* WHAT TO WORK ON: Copy exactly, and only, the lines that start at the line containing "Voici quelques" and end at the last line of the material below.

········

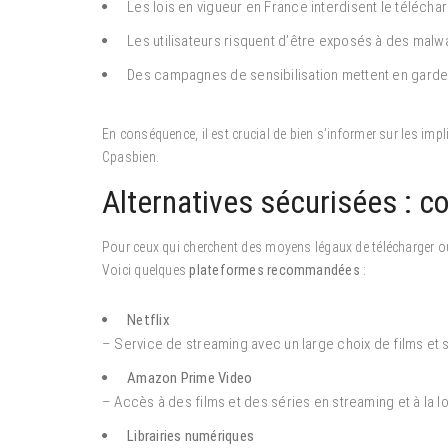
Les lois en vigueur en France interdisent le télécha
Les utilisateurs risquent d’être exposés à des malwa
Des campagnes de sensibilisation mettent en garde
En conséquence, il est crucial de bien s’informer sur les impl
Cpasbien.
Alternatives sécurisées : 
Pour ceux qui cherchent des moyens légaux de télécharger ou 
Voici quelques
plateformes recommandées
:
Netflix
– Service de streaming avec un large choix de films et 
Amazon Prime Video
– Accès à des films et des séries en streaming et à la l
Librairies numériques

········

* REPLY TO THE TASK:
Voici quelques
plateformes recommandées
:
Netflix
– Service de streaming avec un large choix de films et 
Amazon Prime Video
– Accès à des films et des séries en streaming et à la l
Librairies numériques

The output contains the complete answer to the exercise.